Discussing Negative Frequencies with John Atkinson and Scott Wilkinson

On Friday, October 21, Stereophile editor John Atkinson presented the Richard Heyser Memorial Lecture at the 131st Audio Engineering Society Convention, held at the Jacob Javits Center in Manhattan. A couple of days later, JA spoke with Home Theater’s Scott Wilkinson about some of the points he made during the event.

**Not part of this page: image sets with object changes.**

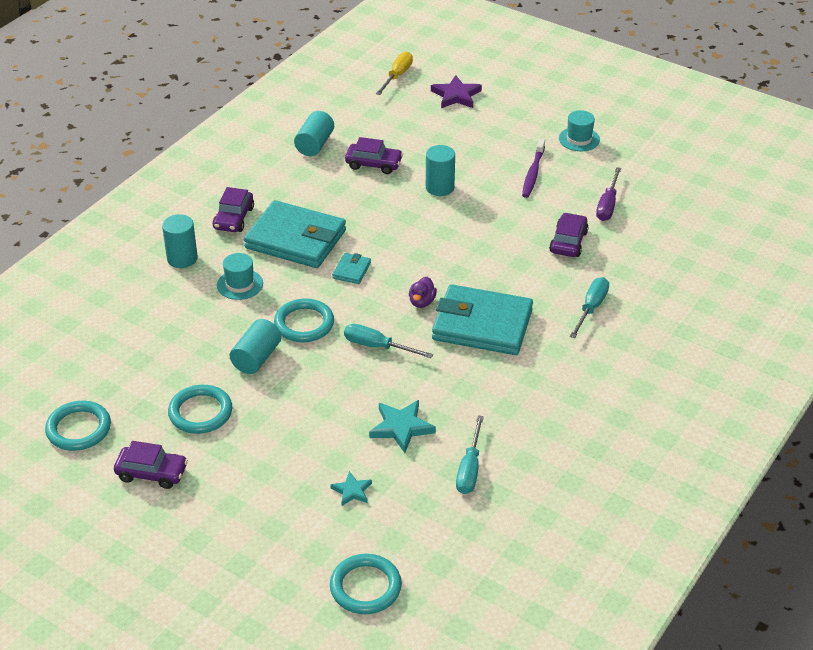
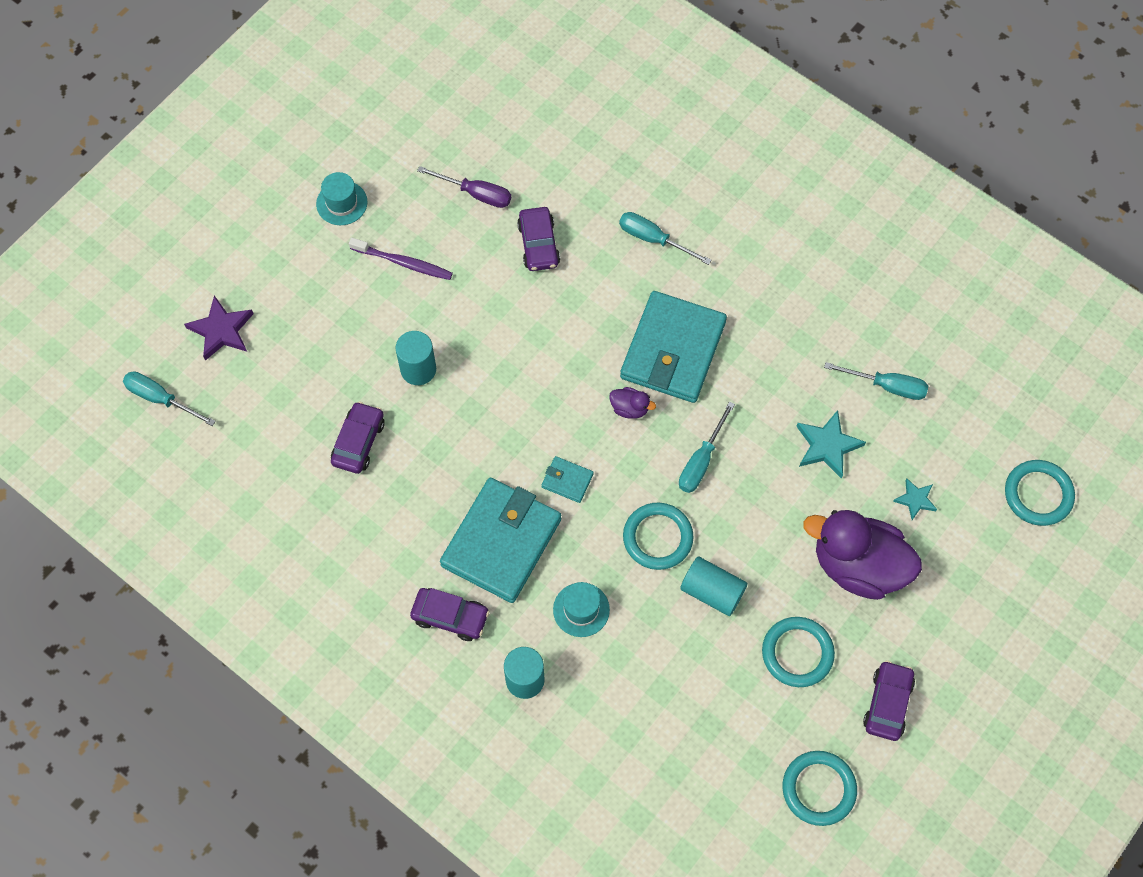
camera: 85 degrees left, 25 degrees up
turquoise cylinder [294,111,334,156] -> none
yellow screwdriver [376,52,413,95] -> turquoise screwdriver [123,371,216,426]
purple car [549,213,589,257] -> purple car turned 120 degrees counterclockwise [517,207,560,271]
none -> purple duck [803,510,922,600]

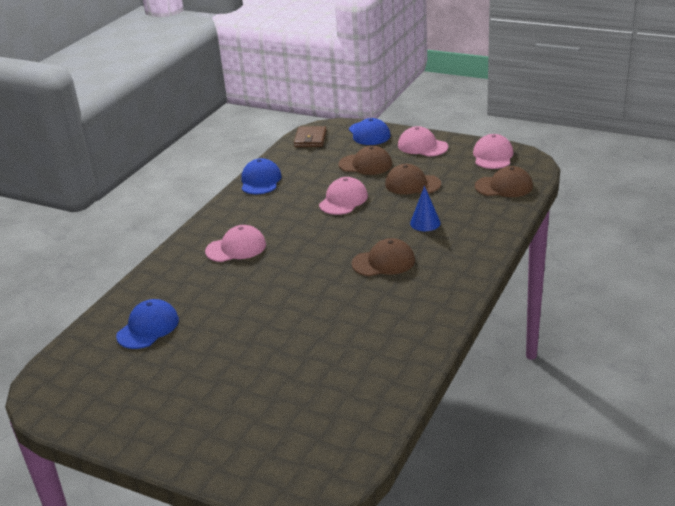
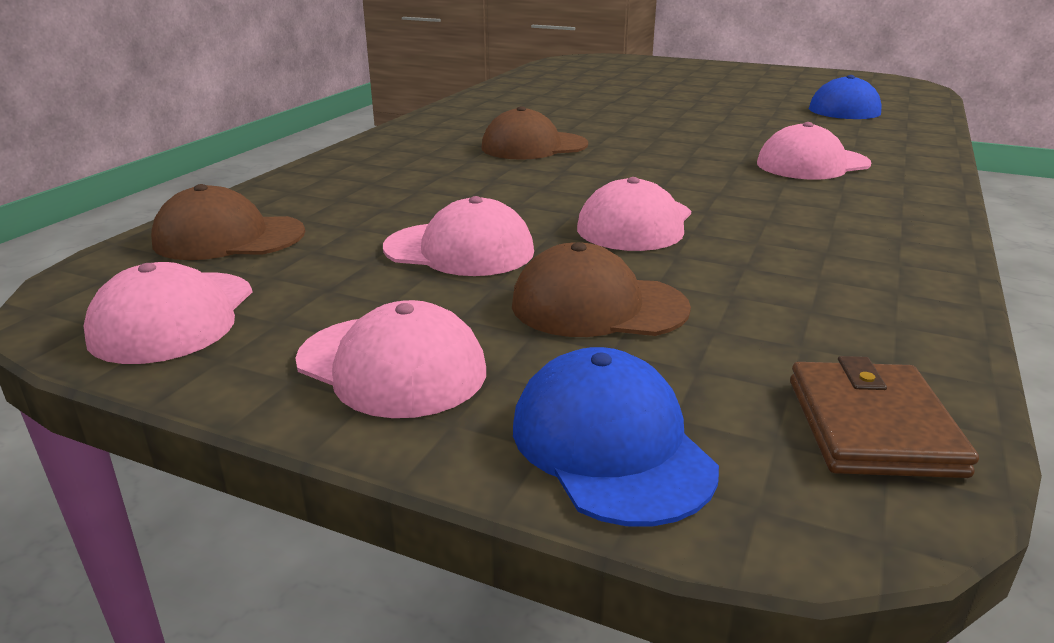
camera: 175 degrees right, 5 degrees down
blue cap [241,158,282,194] -> none
brown cap [385,164,441,194] -> pink cap [383,196,534,276]
blue cone [410,186,441,231] -> none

From the safety of your own home or office (without the threat of JA throwing a baseball at you or pouring a glass of water on your laptop), you can tune in to Scott’s podcast and enjoy much of what JA covered in his fascinating lecture, titled “Where Did the Negative Frequencies Go?”

Listen here.

COMMENTS
soulful.terrain's picture

Thanks a million for this. Now I'm going to listen to "The Man" as he educates us. :-)

Mark

JR_Audio's picture

Hi John

Brilliant and knowledgeable.

CU at CES in Las Vegas.

Juergen

John Atkinson's picture

Thank you, Juergen. I really wanted to dispel the too-common idea that ears are like microphones and the eyes are like cameras. What matters is that these sense organs are hooked up to an evolution-refined processing engine that is optimized to operate with partial data, and evaluation of audio components must take that into account.

John Atkinson
Editor, Stereophile

rastanearian's picture

So, in a way, our brains are applying a "floating dither algorithm" to everything we hear.

Incredible when you think of the computational horsepower required for that kind of process to be applied on the fly.